Technology, Cognition, Education (Revised May 2000)

Fall, Winter/Coordinated Study

Faculty: Thad Curtz, Ju-Pong Lin, David Paulsen, Rachel Scherr

Enrollment: 84

Prerequisites: None

Faculty Signature: No

Special Expenses: Up to $40 for field trips and performances.

Internship Possibilities: No

Travel Component: None

All sorts of people are getting on the Internet—government officials and cyberpunks, Nigerians and Australians, school kids and scientists. The news is full of pronouncements about cyberspace and the information revolution; some of them claim that earlier changes in communications led to profound transformations of consciousness, politics, education and social life, and that we’re in the midst of another one. Do you think that moving from a world in which everything has to be spoken and remembered to one in which people write things down makes a big difference in how people learn? How about going from scribes’ manuscripts to printed books? Do you think photography, film, television and video are changing how you think and feel and act? For better or for worse . . .? Will the rapidly unfolding conversion of words and images to digital versions flowing around the planet at electronic speeds make much difference in people’s experiences and the course of history?

This program explores questions such as these, drawing on the faculty’s backgrounds in philosophy and cognitive science, video and installation art, and literature. Our central focus will be on developing our capacity to respond to, describe and share the ways in which different sorts of representations express, convey and shape experiences. Since the communication of experience through representations of various kinds is a central part of education, we’ll be interested throughout the program in how changes in technologies for representation have affected the ways people got educated in the past, and what current and past changes in such technologies might suggest about how we should be getting educated now. A lot of our work will involve careful reading, writing and discussion; we will also spend time learning to use computers and media equipment, doing studio assignments using video equipment, and working in the computer labs.

We’ll begin by looking at the history of several sorts of representation: writing, images, and the visual display of quantitative information. Then we’ll focus on some case studies:the shifting relations between orality and literacy in the time of Socrates, in colonialism and today; the creation of "realistic" representation in painting and literature and its ongoing destruction in this century; and the effects of modern media from the telegraph to contemporary electronic art and proliferating Web technologies. We’ll study theoretical and historical works such as Ong’s Orality and Literacy and Plato’s dialogues as well as contemporary material, art as well as theory. One way and another, we will keep circling around our central questions. Speech, writing, print, visual images, cyberspace: how do the means that we have available for communicating shape what we experience, if they do?

What effects have the changes in them had on education, and should the ways in which they’re shifting now change how we’re educating ourselves, or not?

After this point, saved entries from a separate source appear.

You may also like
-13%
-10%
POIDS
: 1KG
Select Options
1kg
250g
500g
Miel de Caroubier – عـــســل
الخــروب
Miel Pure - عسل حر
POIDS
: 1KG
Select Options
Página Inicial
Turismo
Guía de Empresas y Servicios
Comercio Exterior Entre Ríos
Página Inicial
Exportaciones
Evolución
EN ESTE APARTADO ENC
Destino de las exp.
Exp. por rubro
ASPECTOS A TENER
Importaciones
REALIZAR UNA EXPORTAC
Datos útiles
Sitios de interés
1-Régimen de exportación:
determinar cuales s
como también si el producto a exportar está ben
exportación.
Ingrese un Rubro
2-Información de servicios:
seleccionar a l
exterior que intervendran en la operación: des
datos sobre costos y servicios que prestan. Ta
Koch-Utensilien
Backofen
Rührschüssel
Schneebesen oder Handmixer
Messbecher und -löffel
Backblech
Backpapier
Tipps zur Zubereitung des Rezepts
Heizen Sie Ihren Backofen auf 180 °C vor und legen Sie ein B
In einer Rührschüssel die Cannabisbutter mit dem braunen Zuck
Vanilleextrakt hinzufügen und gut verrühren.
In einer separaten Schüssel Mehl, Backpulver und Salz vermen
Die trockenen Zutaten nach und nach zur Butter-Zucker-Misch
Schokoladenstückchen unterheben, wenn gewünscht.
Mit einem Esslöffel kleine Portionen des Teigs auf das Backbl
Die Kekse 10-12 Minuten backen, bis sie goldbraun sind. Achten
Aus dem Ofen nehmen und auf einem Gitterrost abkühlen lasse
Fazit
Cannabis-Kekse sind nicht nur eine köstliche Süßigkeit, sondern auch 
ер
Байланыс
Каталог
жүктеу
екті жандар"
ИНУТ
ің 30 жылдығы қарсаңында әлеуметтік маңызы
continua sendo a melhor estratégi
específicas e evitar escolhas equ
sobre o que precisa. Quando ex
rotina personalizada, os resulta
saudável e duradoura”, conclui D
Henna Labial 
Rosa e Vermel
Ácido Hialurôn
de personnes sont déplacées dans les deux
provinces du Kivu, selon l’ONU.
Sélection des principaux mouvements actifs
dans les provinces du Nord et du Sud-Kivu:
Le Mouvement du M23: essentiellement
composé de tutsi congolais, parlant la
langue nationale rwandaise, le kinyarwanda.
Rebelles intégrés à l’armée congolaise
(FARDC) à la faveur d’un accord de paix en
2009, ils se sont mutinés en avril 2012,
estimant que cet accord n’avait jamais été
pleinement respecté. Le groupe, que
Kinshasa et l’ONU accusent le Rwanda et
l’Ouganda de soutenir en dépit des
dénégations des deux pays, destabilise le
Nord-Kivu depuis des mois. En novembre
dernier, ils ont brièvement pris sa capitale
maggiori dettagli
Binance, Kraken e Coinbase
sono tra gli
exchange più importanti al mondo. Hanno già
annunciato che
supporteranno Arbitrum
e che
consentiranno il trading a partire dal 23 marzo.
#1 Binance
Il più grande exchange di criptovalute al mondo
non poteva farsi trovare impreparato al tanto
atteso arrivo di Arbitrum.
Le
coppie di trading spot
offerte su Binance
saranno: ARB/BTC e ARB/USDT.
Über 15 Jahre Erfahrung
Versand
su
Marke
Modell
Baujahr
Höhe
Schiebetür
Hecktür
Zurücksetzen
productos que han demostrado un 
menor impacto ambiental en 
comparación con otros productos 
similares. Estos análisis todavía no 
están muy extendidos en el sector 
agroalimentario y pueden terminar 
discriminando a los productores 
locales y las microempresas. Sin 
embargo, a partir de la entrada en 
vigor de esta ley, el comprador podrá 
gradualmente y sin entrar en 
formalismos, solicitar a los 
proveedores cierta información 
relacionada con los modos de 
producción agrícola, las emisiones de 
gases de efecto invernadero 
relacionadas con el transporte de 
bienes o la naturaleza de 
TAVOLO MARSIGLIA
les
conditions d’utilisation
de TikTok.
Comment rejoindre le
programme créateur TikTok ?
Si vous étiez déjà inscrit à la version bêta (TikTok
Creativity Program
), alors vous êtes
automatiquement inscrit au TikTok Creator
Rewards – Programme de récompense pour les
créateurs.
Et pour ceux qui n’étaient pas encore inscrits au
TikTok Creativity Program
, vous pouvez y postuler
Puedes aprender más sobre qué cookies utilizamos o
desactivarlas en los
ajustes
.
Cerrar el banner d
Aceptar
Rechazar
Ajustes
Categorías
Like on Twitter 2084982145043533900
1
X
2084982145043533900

Credit awarded in art history, cognitive science, communications theory, expository writing, history, literature and media production.

Total: 16 credits each quarter.

Program is preparatory for careers and future studies in any discipline that centers on interpretation, including literature, communications, linguistics, education, psychology, journalism, philosophy, cognitive science, history, anthropology, art history or law, as well as for further work in media or multimedia.